The status of the cervical lymph nodes in a patient with primary carcinoma of the head and neck is of vital prognostic significance. The Surveillance, Epidemiology, and End Results (SEER) Program estimated that 45,780 new cases of oral cavity and pharyngeal cancer would occur in the United States in 2015, making up 2.8% of all new US cancer cases. The SEER Program also estimated that such cancer would account for 8650 US deaths in that year. 
Squamous cell carcinoma accounts for more than 90% of head and neck cancers. The male-to-female ratio is 2:1 for cancers of the oral cavity and oropharynx, and cancer of the larynx is nearly 4 times as common in men as in women.
A strong association exists between cancers of the upper aerodigestive tract and the use of both tobacco and alcohol. The risk of malignancy is 6 times greater for people who smoke than for those who do not smoke. The synergistic effect of alcohol and smoking increases the risk of disease 2.5 times more than the simple additive risk of either risk factor alone.
Other environmental factors also have been implicated in the development of cancers of the upper aerodigestive tract. These include using betel nuts, particularly when mixed with tobacco, which serves as a local irritant of oral mucosa and thereby a stimulant to the formation of malignancies. Wood dust and woodcarving have been implicated in the increased incidence of nasopharyngeal malignancies, as has the ingestion of smoked fish, particularly in parts of Asia. Human papillomavirus (HPV) infection is another factor implicated in the development of aerodigestive malignancies.
Patients who present with aerodigestive malignancies often manifest various signs and symptoms. They may exhibit a painless neck mass, which may be the only sign. They may also note nonhealing ulcers in the mouth, loosened teeth, and a change in their dentition or in how their dentures fit. In addition, dysphagia, odynophagia, bleeding, hoarseness, respiratory difficulty, referred ear pain, or weight loss may be present. Infrequently, the first sign of an aerodigestive malignancy is the presence of distant metastases. When present, distant metastases may involve the lung, bone, or liver.
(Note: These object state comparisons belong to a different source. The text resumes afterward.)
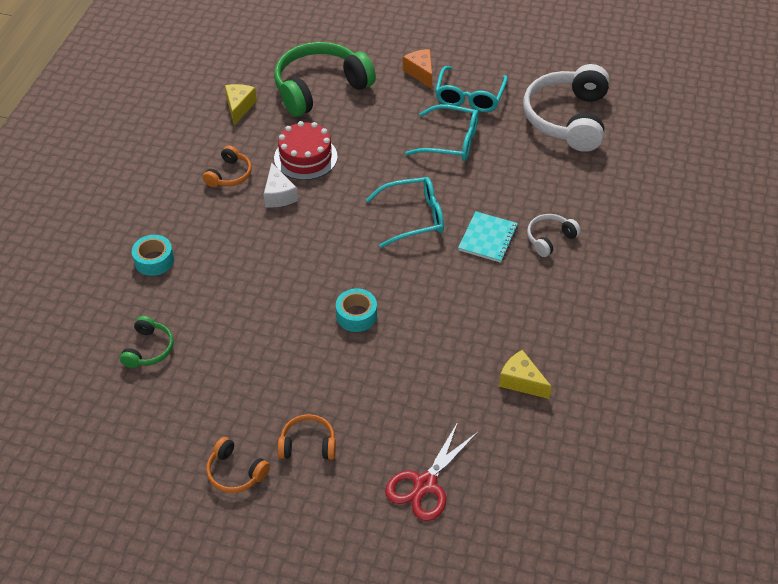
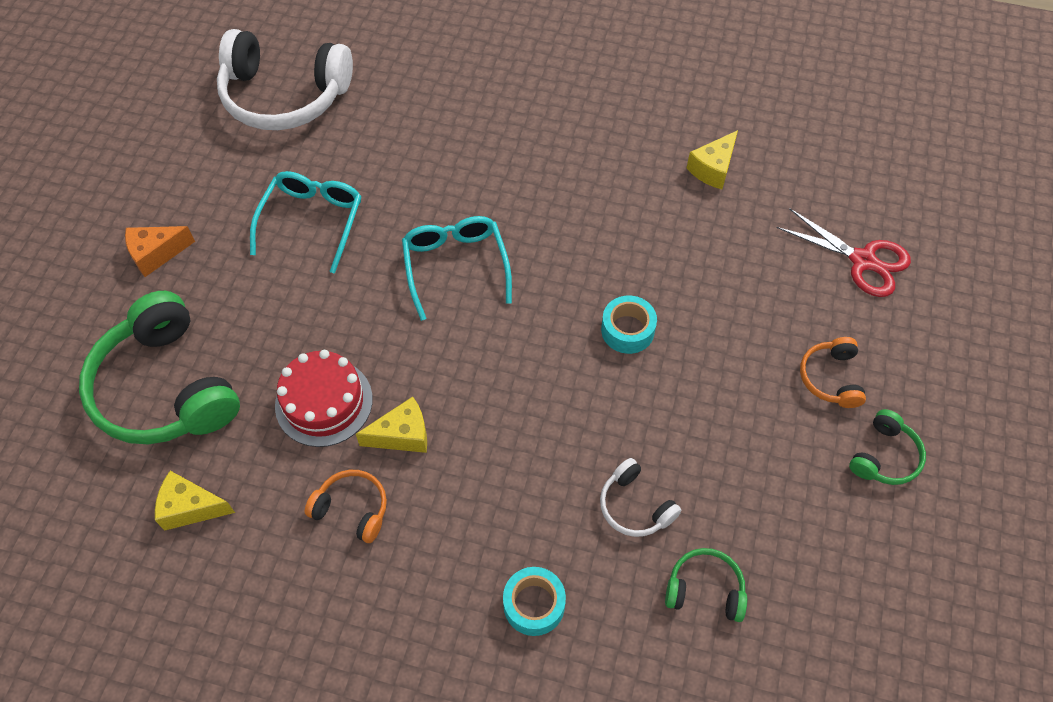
camera: 90 degrees left, 10 degrees up
orange headphones [206,437,270,493] -> green headphones [849,409,926,485]
white cheese [264,163,298,207] -> yellow cheese [356,397,427,453]
turquoise glasses [435,66,508,112] -> none
turquoise notebook [458,211,518,263] -> none
white headphones [527,214,581,257] -> white headphones moved to [600,458,681,537]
The number of patients with aerodigestive malignancies who present with synchronous lesions approaches 10%.
The initial workup of a patient with a presumed head and neck malignancy includes a complete history and a thorough physical examination, including visualization of the nasopharynx and larynx.
Some have said that physicians are the only people who can look inside a person's mouth and not see the tongue, often looking beyond to the oropharynx. Visualizing beneath the tongue, the buccal mucosa, and the gingivobuccal recesses is of the utmost importance.
Bimanual examination of the floor of the mouth and the base of the tongue (behind the circumvallate papillae) is important to evaluate the extent of oral cavity tumors and the involvement of adjacent structures.
Visualization of the nasopharynx, base of tongue, oropharynx, hypopharynx, and larynx can be performed by indirect examination with a mirror or by using flexible fiberoptic or rigid endoscopes, which also permit evaluation of vocal cord mobility and patency of the airway.
The clinical ability to detect lymph node metastases depends on the extent of the neck metastases and the expertise and experience of the examiner.
The traditional treatment of metastatic cervical adenopathy dates back to 1906 and a paper authored by George Crile, Sr. In it, he emphasized the importance of removing the cervical lymph nodes for examination and treatment, since metastases can remain in the cervical lymph nodes for a long period; thus, the radical neck dissection was devised. The operation described by Crile remains the criterion standard to which all modifications are compared.
Rouvier initially described the routes of lymphatic drainage in the head and neck in 1938 in his paper entitled "Anatomy of the human lymphatic system." Although many systems have been devised to delineate the regional lymph nodes, most centers treating cancers of the head and neck have adopted the system used by the Head and Neck Service at Memorial Sloan-Kettering Cancer Center (with minor variations from the Head and Neck Service at MD Anderson Hospital in Houston). This system is both anatomic and reproducible from one center to the next. Lymph nodes in the submandibular triangle are considered level I. Levels II, III, and IV are the upper, middle, and lower jugular lymph nodes, respectively. Level V includes the spinal accessory and posterior triangle lymph nodes. Level VI lymph nodes are in the tracheoesophageal groove, and level VII lymph nodes are in the superior mediastinum. The levels of metastasis to cervical lymph nodes are illustrated below.
No absolute contraindications exist to radical neck dissection, since it is both a diagnostic and a therapeutic maneuver. Often, the primary tumor metastasizes to the regional lymph nodes and does not progress further. This does not make the tumor incurable. Most surgeons defer performing a radical neck dissection for metastatic squamous cell carcinoma if evidence exists of distant (ie, lung, liver, bone) metastatic disease, since the cure rate plummets in this situation. This is not true of metastatic thyroid carcinoma. Even involvement of the common carotid artery (an unusual situation in the untreated neck) or of the skull base is not an absolute contraindication to this surgery.